How Julian Assange became what he hated: a TV guy

He’s using all the tricks of his hated mainstream media--and can’t get a headline
Julian Assange, founder of WikiLeaks speaks at a press conference in London, Monday, Feb. 27, 2012. WikiLeaks said on Monday that it was publishing a massive trove of leaked emails from U.S. intelligence analysis firm Stratfor, shedding light on the inner workings of the Texas-based think tank. (AP Photo/Kirsty Wigglesworth)
(Kirsty Wigglesworth/AP Photo)

Confession: I watched Julian Assange’s TV show. I promised myself I’d ignore it, but curiosity got the better of me. I wish I’d stuck with my instinct, because it annoyed me to the extent that I’m now going to compound the problem by writing about him. Sorry everybody.

Before I unburden myself, a note to Assange’s supporters: I know you feel your guy has been unfairly maligned and mocked by an international conspiracy to defame, imprison, and possibly kill him, even though he may not have broken any laws. And I think you’re probably right–he has been. But that doesn’t mean he’s not an ass.

And let’s face it, he’s such an ass.  He establishes this in the first minute of the World Tomorrow, through an epically self-aggrandizing intro-montage that places Assange as some kind of messianic figurehead of both the Occupy movement and the Arab Spring. He overplays the victim card by running footage of a rabid Fox News commentator barking that the U.S. should just “illegally shoot the son of a bitch!” Let’s remember that U.S. senator Joe Lieberman called for Assange to be tried for treason against the American government, a fantastical suggestion given that Assange is not a U.S. citizen. And Lieberman came within inches of the Vice Presidency, so he’s by no means a cable news cartoon character. Lieberman’s is a much more telling clip of the actual persecution Assange faces at the hands of the powerful. But I guess it wouldn’t make for as good television.
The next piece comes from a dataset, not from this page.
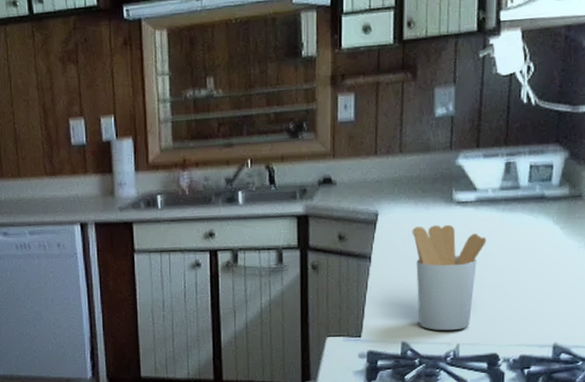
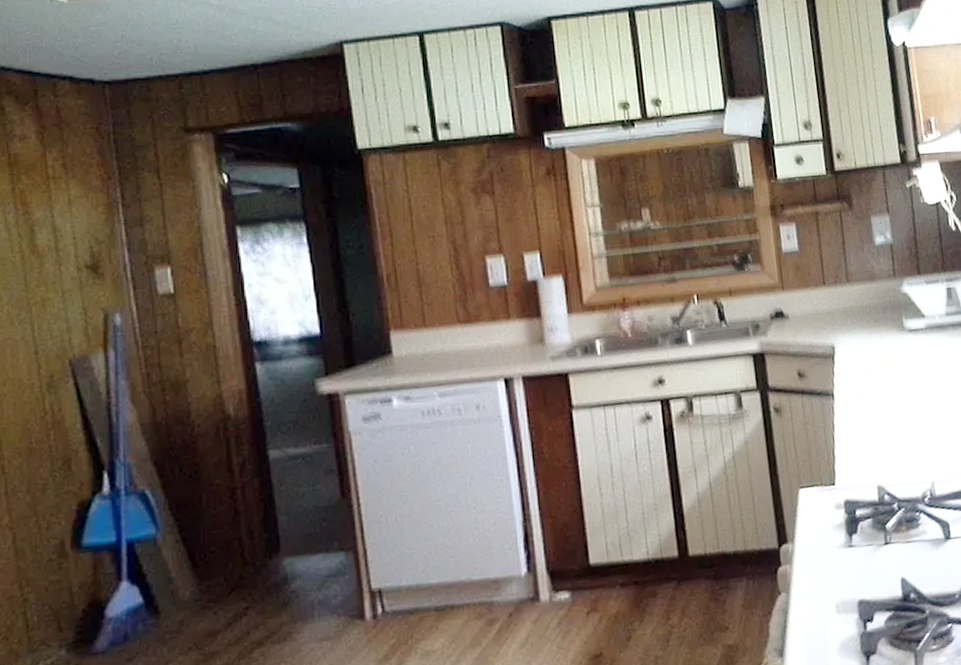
utensil holder: present [412,225,487,331] -> none [870,354,942,469]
The face-palms slap-on from there. Assange interviews Hezbollah leader Hassan Nasrallah, setting him up as a subject too hot for the mainstream media to handle. Of course, any Middle East correspondent would eagerly speak to Nasrallah if he would grant them the interview. The suggestion is that a mainstream media conspiracy stands between us and exposure to this figure. The truth is, Nasrallah hasn’t given an interview in six years, and likely chose Assange as the guy to break the embargo with because he could be assured a smooth ride.

He was right. Assange asks Nasrallah what kind of outcome he’d accept in Israel. Speaking in front of the rifles adorning the Hezbollah flag, Nasrallah says he’d gladly disarm for a one state-solution where Muslims and Jews lived together in harmony. Of course, Hezbollah’s charter calls explicitly for the destruction of Israel and the establishment of an Islamic State, but Assange is satisfied with Nasrallah’s warm and fuzzy answer. He’s less forgiving when Nasrallah bluntly explains that Hezbollah won’t support the Arab Spring uprising in Syria due to a political alliance with the Assad regime.  But the lightweight Assange bizarrely suggests that Nasrallah is just the guy to broker peace between the revolutionaries and Assad, because “people trust you are not an agent of the United States or Israel.” You think?

Assange concludes with an embarrassing grad student level question, where he encourages Nasrallah to somehow reconcile being a supposed freedom fighter with being a fundamentalist religious zealot. Why won’t he also “liberate us from the totalitarianism of a monotheistic god?” Nasrallah looks at him curiously, and punts.

All of which is to say that none of this was worth mentioning. Which to me is the newsworthy part (bear with me a moment more…).

Consider Wikileaks, a news bomb of epic proportions. How many thousands of headlines were contained in their data dumps? Through the use of a new news delivery medium, it changed journalism forever.

Now consider poor Julian, creating trumped up schlock for a Kremlin-backed TV propaganda unit. Using all the sizzle tricks of his hated mainstream media, he dances in the spotlight as Mr. Controversy, yet can’t procure a single headline.

Click if you must, but I watched The Word Tomorrow so you don’t have to. There’s no data there.